Такие выкладки нужны Фихте для того, чтобы обосновать ту мысль, что религия является важнейшим механизмом осуществления долга. «Как пред моральностью исчезают все внешние законы, так пред религиозностью замолкает даже внутренний закон… Человеку морали бывает часто трудно исполнять свой долг; нередко от него требуется пожертвование своими глубочайшими склонностями и самыми дорогими чувствами. Тем не менее он выполняет это требование: так должно быть, и он не смеет позволить себе вопрос: к чему эта скорбь и откуда происходит это раздвоение между его… склонностями и… требованием закона… Для религиозного человека этот вопрос решён однажды на всю вечность» (Фихте И.Г. Основные черты современной эпохи. – СПб., 1906. – С. 213-214).
Таково собственно фихтевское понимание идеи. Идея есть религиозная мысль, которая позволяет осуществиться долгу. Жизнь в идее означает жизнь в религии. Это такая жизнь, которая открывает индивиду, с одной стороны, новые миры, ибо последний порывает с царством всеобщей ограниченности и скуки, а с другой – заставляет его пожертвовать при случае даже собственной жизнью, ибо жизнь становится высокой и благородной путём отказа от эмпирической или «низшей жизни» (См. Там же. – С. 214).
История, считает Фихте, не могла бы начаться, продолжай всё оставаться на своих местах, т.е. если бы продолжало сохраняться состояние обособленности культуры и бескультурности. «Поэтому необходимо было, чтобы нормальный народ изгнан был каким-нибудь событием из своего местопребывания, в которое он потерял бы доступ, и рассеян был по странам некультурности» (Фихте И.Г. Основные черты современной эпохи //Он же. Сочинения в 2-х т.: Т. 2. – СПб.: Мифрил, 1993. – С. 493-194).

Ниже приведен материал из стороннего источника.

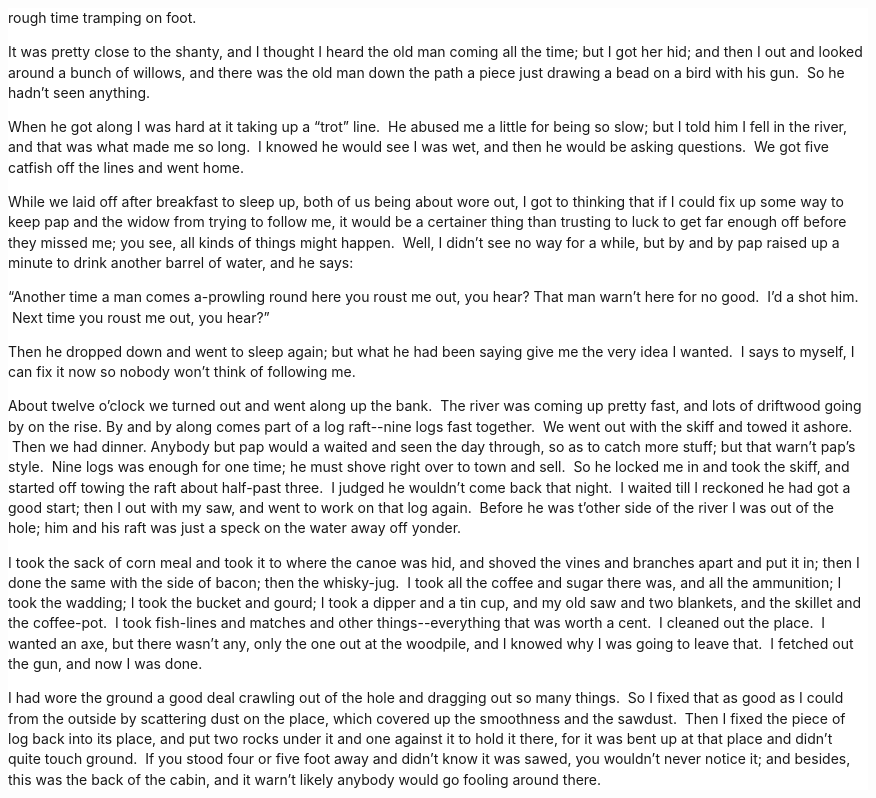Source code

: rough time tramping on foot.

It was pretty close to the shanty, and I thought I heard the old man
coming all the time; but I got her hid; and then I out and looked around
a bunch of willows, and there was the old man down the path a piece just
drawing a bead on a bird with his gun.  So he hadn’t seen anything.

When he got along I was hard at it taking up a “trot” line.  He abused
me a little for being so slow; but I told him I fell in the river, and
that was what made me so long.  I knowed he would see I was wet, and
then he would be asking questions.  We got five catfish off the lines
and went home.

While we laid off after breakfast to sleep up, both of us being about
wore out, I got to thinking that if I could fix up some way to keep pap
and the widow from trying to follow me, it would be a certainer thing
than trusting to luck to get far enough off before they missed me; you
see, all kinds of things might happen.  Well, I didn’t see no way for a
while, but by and by pap raised up a minute to drink another barrel of
water, and he says:

“Another time a man comes a-prowling round here you roust me out, you
hear? That man warn’t here for no good.  I’d a shot him.  Next time you
roust me out, you hear?”

Then he dropped down and went to sleep again; but what he had been
saying give me the very idea I wanted.  I says to myself, I can fix it
now so nobody won’t think of following me.

About twelve o’clock we turned out and went along up the bank.  The
river was coming up pretty fast, and lots of driftwood going by on the
rise. By and by along comes part of a log raft--nine logs fast together.
 We went out with the skiff and towed it ashore.  Then we had dinner.
Anybody but pap would a waited and seen the day through, so as to catch
more stuff; but that warn’t pap’s style.  Nine logs was enough for one
time; he must shove right over to town and sell.  So he locked me in and
took the skiff, and started off towing the raft about half-past three.
 I judged he wouldn’t come back that night.  I waited till I reckoned he
had got a good start; then I out with my saw, and went to work on that
log again.  Before he was t’other side of the river I was out of the
hole; him and his raft was just a speck on the water away off yonder.

I took the sack of corn meal and took it to where the canoe was hid, and
shoved the vines and branches apart and put it in; then I done the same
with the side of bacon; then the whisky-jug.  I took all the coffee and
sugar there was, and all the ammunition; I took the wadding; I took the
bucket and gourd; I took a dipper and a tin cup, and my old saw and two
blankets, and the skillet and the coffee-pot.  I took fish-lines and
matches and other things--everything that was worth a cent.  I cleaned
out the place.  I wanted an axe, but there wasn’t any, only the one out
at the woodpile, and I knowed why I was going to leave that.  I fetched
out the gun, and now I was done.

I had wore the ground a good deal crawling out of the hole and dragging
out so many things.  So I fixed that as good as I could from the outside
by scattering dust on the place, which covered up the smoothness and the
sawdust.  Then I fixed the piece of log back into its place, and put two
rocks under it and one against it to hold it there, for it was bent up
at that place and didn’t quite touch ground.  If you stood four or five
foot away and didn’t know it was sawed, you wouldn’t never notice
it; and besides, this was the back of the cabin, and it warn’t likely
anybody would go fooling around there.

Все эти гипотезы о «нормальном народе» до сих пор вызывают у исследователей желание критиковать их. Действительно, Фихте априорно постулирует понятие данного народа. Действительно он вводит идею «толчка», которую ортодоксальный марксизм истолковал, как известно, в том плане, что «толчок» есть проявление кантовской «вещи в себе». Но на самом деле всё выглядит гораздо сложнее. В самой культуре «нормального народа» изначальной формой которой, согласно Фихте, выступает религия, присутствует некое абсолютное начало или идея, живая мысль о том, «чтобы властвовало культурное и служило дикое» (См.: Там же. – С. 406). Фихте, на наш взгляд, специально до конца не проясняет вопрос о том, исходит ли толчок от абсолютного «Я» или нет. Трудно также сказать – исходит ли он от «нормального народа» или же от дикарей, которые изгнали его?
Вероятнее всего, тут возможны следующие суждения. Культура не может длительное время оставаться ограниченной в пространстве и во времени. Она сама, по всей видимости, достигнув стадии религиозного сознания и религиозной любви, не выдерживает этой полноты бытия и разрывается на определенные части, порождая, сталкивая с земной жизнью миры искусства, философии и науки. Фихтевская мысль о том, что знание о вечном (или наукоучение) выше, чем даже жизнь в вечном (См.: Гайденко П.П. Указ. соч. – С. 221), есть результат глубокого осознания того факта, что религиозная мысль, возвысившаяся над требованием «так должно быть», сама, как потенция, разлетается на части. Спасает знание, которое, становясь самосознанием, «есть для себя собственная, основывающаяся на себе, сила, свобода и деятельность» (См.: Фихте И.Г. Основные черты современной эпохи //Он же. Сочинения в 2-х т.: Т. 2. – СПб.: Мифрил, 1993. – С. 489).
Таким образом, если смотреть на процесс развития культуры с точки зрения взаимодействия трёх космических потенций (1) духа как чистого долженствования; 2) любви, которая равносильна тяготению к небытию; 3) свободы или творческого эроса, парящего между бытием и небытием), то становится ясно, что Фихте всё время шёл по пути усиления первой потенции и хотя на этом пути ему и встретилась третья, с которой только и связан, на наш взгляд, весь духовный и культурный прогресс, он, тем не менее, ослеплённый любовью к дальнему, долго не задержал свой взгляд на ней и развил теорию, адекватная оценка которой ещё только продолжает складываться.